A lethal roadside bomb wounded Master Sergeant Jeffrey Mittman on July 7, 2005, in Baghdad, Iraq. Though within 30 minutes of the attack Mittman was airlifted to a hospital in Baghdad, he sustained permanent bodily damage. When he awoke one month later at Walter Reed Army Medical Center in Washington, D.C., he was blinded in his left eye, his right arm was badly damaged, and he had lost his nose, lips, and most of his teeth.
After the U.S. invaded Afghanistan in 2001, tales like Mittman's have become increasingly more common. The wars in Afghanistan and Iraq created more injuries resulting in blindness than any conflict since the Civil War. Advanced medical technologies have enabled more service personnel to survive serious injuries, which in prior wars would have resulted in fatalities.
Back at home, Mittman faced many roadblocks to rehabilitation. Today, as it was back then, 70 percent of working-age people who are blind cannot find jobs.
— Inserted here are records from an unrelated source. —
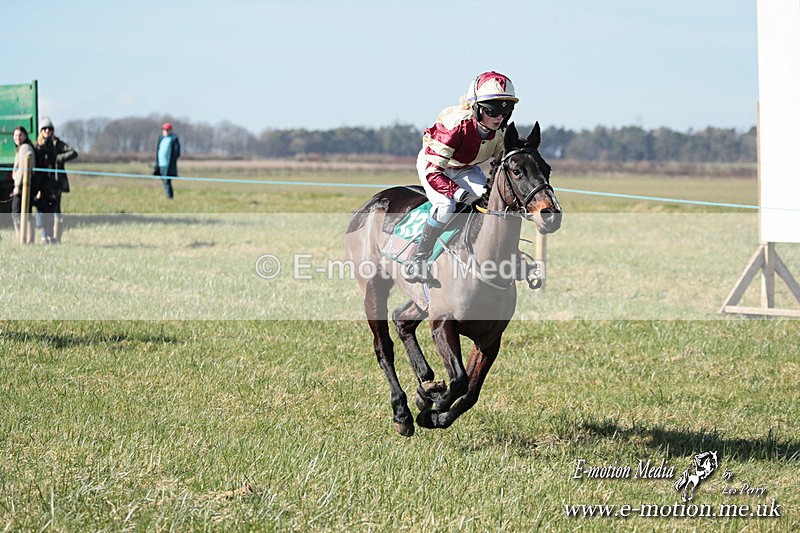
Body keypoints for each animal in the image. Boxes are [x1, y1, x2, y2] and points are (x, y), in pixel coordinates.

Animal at [344, 122, 562, 436]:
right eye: (517, 170)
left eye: (547, 168)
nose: (551, 214)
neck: (483, 258)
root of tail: (373, 201)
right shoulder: (443, 324)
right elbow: (459, 380)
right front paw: (429, 402)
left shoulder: (490, 339)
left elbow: (471, 391)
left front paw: (435, 411)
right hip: (373, 287)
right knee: (383, 347)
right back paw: (402, 412)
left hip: (421, 299)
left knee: (402, 320)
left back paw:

Mittman chose to become involved in a training program with National Industries for the Blind through the Warrior in Transition Program; in this role he supports a critical mission of employment for people with disabilities. He recently received the prestigious "Oz Day" award, presented to a federal employee or member of the military who demonstrates exceptional service in promoting employment opportunities for people who are blind or severely disabled.
"I decided long ago -- I can either own [my experiences] and learn from these experiences or I can let them own me. I chose the former," said Mittman. "I am humbled and proud to receive this honor, and I am eager to continue to be an example to our wounded warriors and other individuals with disabilities, showing them what is possible."
Through the Wounded Warrior Program at NIB, wounded veterans of the Iraq and Afghanistan conflicts can become informed about training, job placement and career opportunities within NIB and 90 associated nonprofit agencies across the country. NIB's mission is to enhance the opportunities for economic and personal independence of persons who are blind, primarily through creating, sustaining, and improving employment.